Le train de Kim Jong-il, poursuit le général, comprenait son appartement privé, un wagon de marchandises, une voiture-restaurant, des voitures pour l’entourage et le personnel et un dernier dans lequel se trouvaient ses deux Mercedes blindées. Le Russe avait surtout été impressionné par l’équipement du salon de travail du dirigeant nord-coréen, doté de « deux grands écrans plats : l’un pour des films, l’autre pour suivre, sur une carte électronique, le mouvement du train et donner des informations sur l’administration et l’économie des régions russes traversées ».
Une diplomatie sur rail
Quels dîners ou rencontres secrètes Kim Jong-un a-t-il organisés dans son train lors de ses trois voyages ferroviaires en Chine ? A ce stade, on sait seulement que lors de sa première visite, en mars 2018, l’émissaire chinois de Xi Jinping, Song Tao, a « voyagé de Pékin à Dandong avec lui », selon le site officiel nord-coréen Explore DPRK. Les médias nord-coréens ont en outre diffusé plusieurs photographies de la délégation chinoise dans la voiture « salon de négociations », doté de canapés rouges.
Le sort réservé à Lin Biao, dont l’avion s’écrasa en septembre 1971 dans des circonstances mystérieuses, semble avoir définitivement dissuadé Kim Il-sung d’utiliser ce moyen de transport
Quant au grand-père, Kim Il-sung, dont Kim Jong-un cultive la ressemblance physique et la bonhomie, il voyagea plusieurs fois par les airs au début de son règne. En 1964, pour sa deuxième visite au Vietnam, il emprunta l’avion du général chinois Lin Biao.
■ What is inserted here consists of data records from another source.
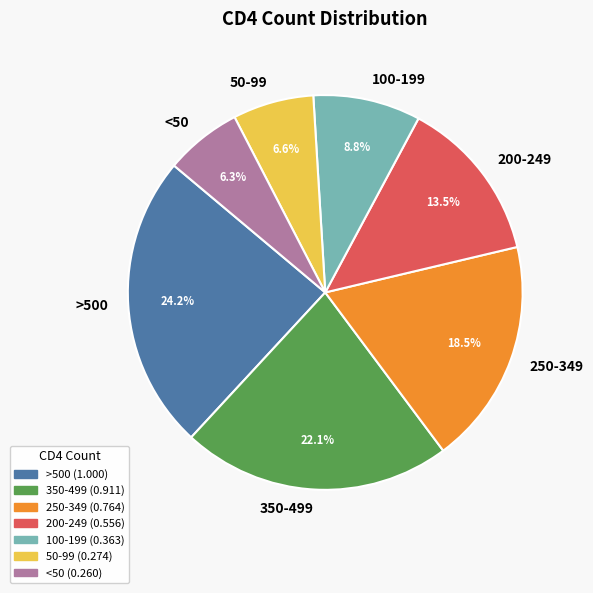

Is 100-199 the majority of the pie?

No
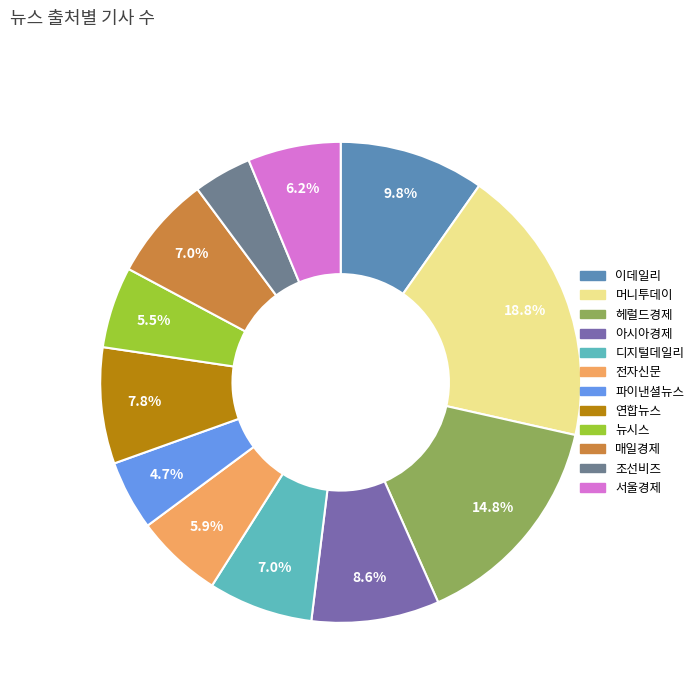

Between 전자신문 and 디지털데일리, which is larger?

디지털데일리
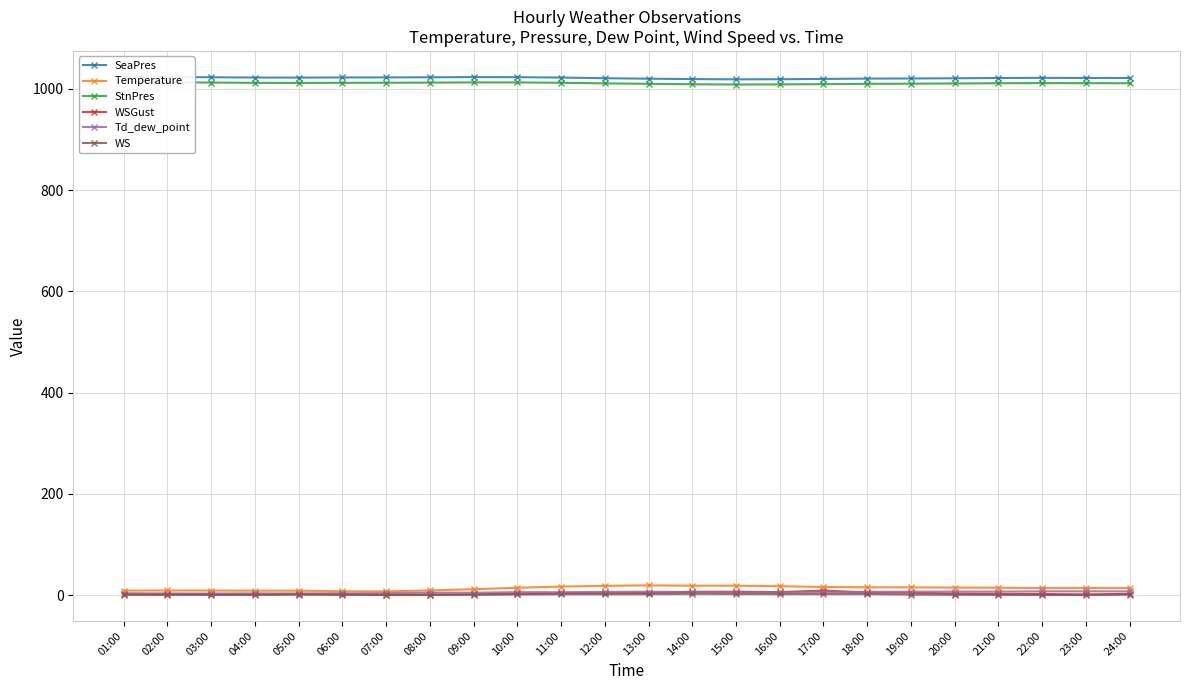

What is the difference between the Temperature values at 11:00 and 12:00?

1.4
Le sort réservé à celui-ci – dauphin désigné de Mao devenu par la suite un homme à abattre –, dont l’avion s’écrasa en septembre 1971 dans des circonstances mystérieuses, semble l’avoir définitivement dissuadé d’utiliser ce moyen de transport.
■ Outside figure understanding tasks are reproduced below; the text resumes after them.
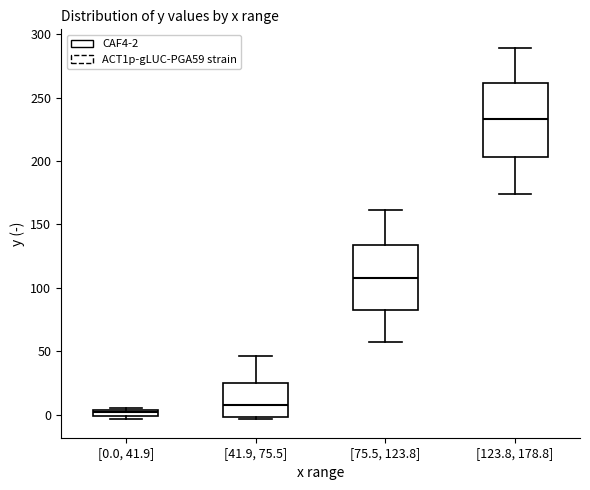

Where does the median line of the box for [41.9, 75.5] sit on the y-axis? The values are not printed on the chart, so give them approximately, as read against the axis.

10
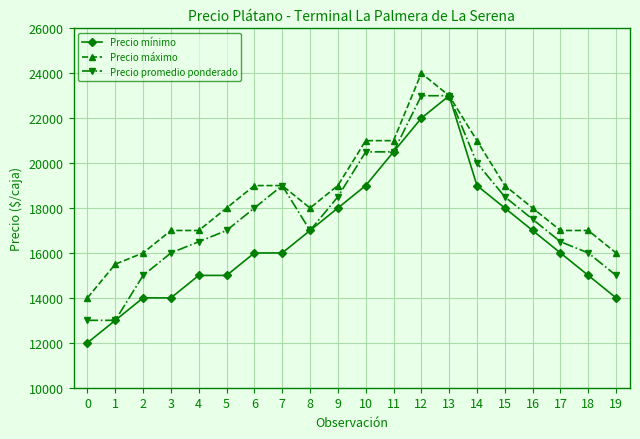

Reading left to right, extract all data points from this chart.

Precio mínimo: 12000	13000	14000	14000	15000	15000	16000	16000	17000	18000	19000	20500	22000	23000	19000	18000	17000	16000	15000	14000
Precio máximo: 14000	15500	16000	17000	17000	18000	19000	19000	18000	19000	21000	21000	24000	23000	21000	19000	18000	17000	17000	16000
Precio promedio ponderado: 13000	13000	15000	16000	16500	17000	18000	19000	17000	18500	20500	20500	23000	23000	20000	18500	17500	16500	16000	15000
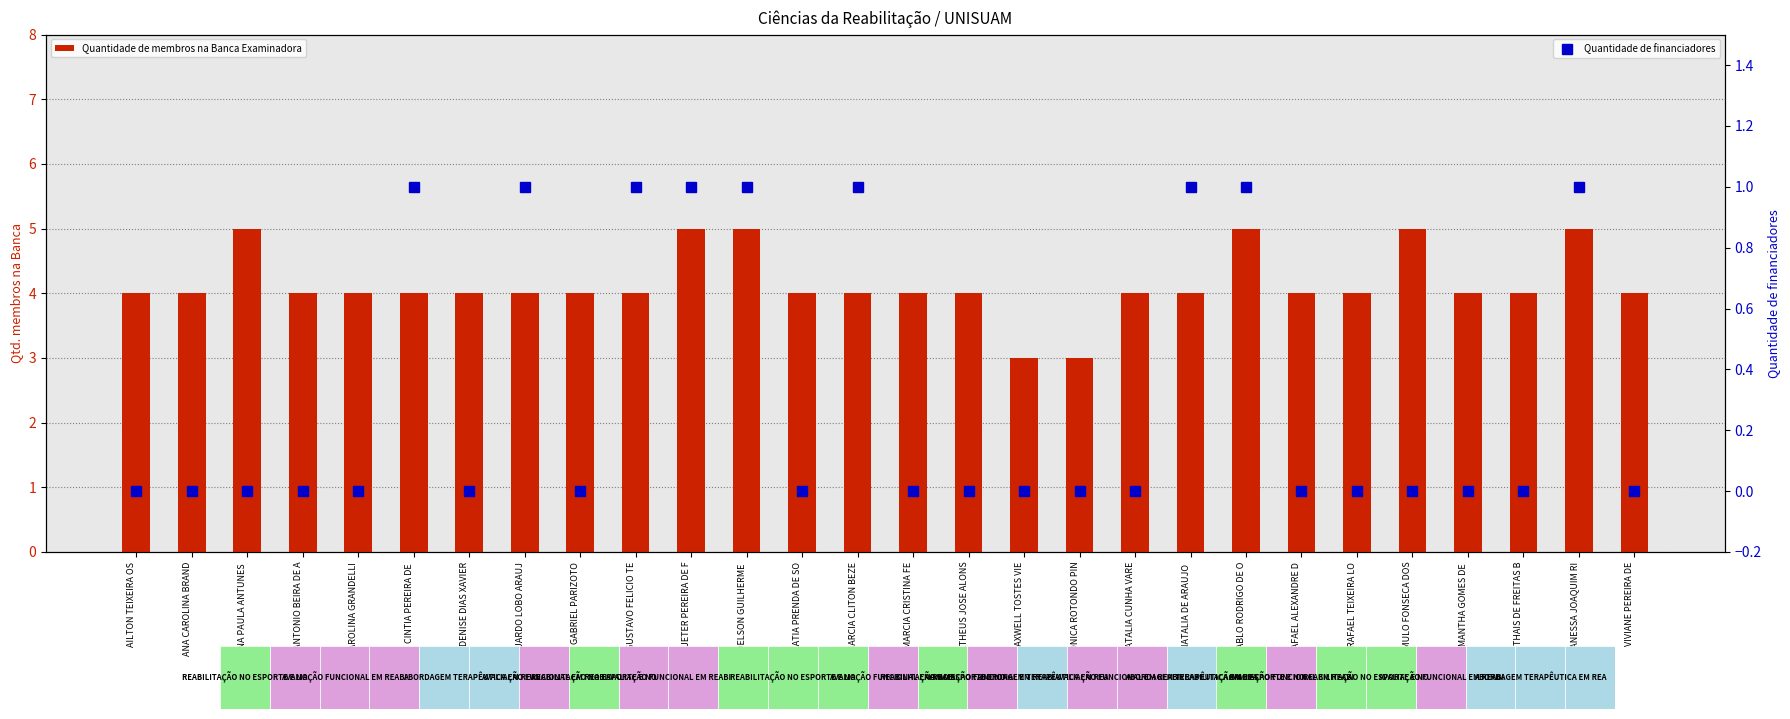

What are all the series names shown in the legend?

Quantidade de membros na Banca Examinadora, Quantidade de financiadores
Ses deux tournées en Union soviétique (URSS) et en Europe de l’Est, en 1956 et en 1984, se firent en train. Sa première longue absence de Pyongyang faillit lui coûter cher : ses adversaires au sein du Parti du travail avaient profité de son éloignement pour constituer un front d’opposition, qui fut maté par des purges de grande ampleur. Pour son second périple européen, en URSS et dans ses pays satellites, il n’avait rien à craindre d’une longue absence : Kim Jong-il, successeur désigné, veillait.
Les voyages en train n’étaient toutefois pas exempts de risques : en avril 2004, une dramatique explosion (160 morts) se produisit à Ryongchon, non loin de la frontière chinoise, lorsqu’un train de combustible entra en collision avec un autre quelques heures après le passage du convoi de Kim Jong-il, qui revenait de Chine. L’hypothèse d’un attentat raté fut alors évoquée. Mais pour l’ancien dirigeant nord-coréen comme pour Kim Jong-un aujourd’hui, le train reste un « lieu de travail » – et l’instrument incontournable d’une diplomatie sur rail d’un genre unique.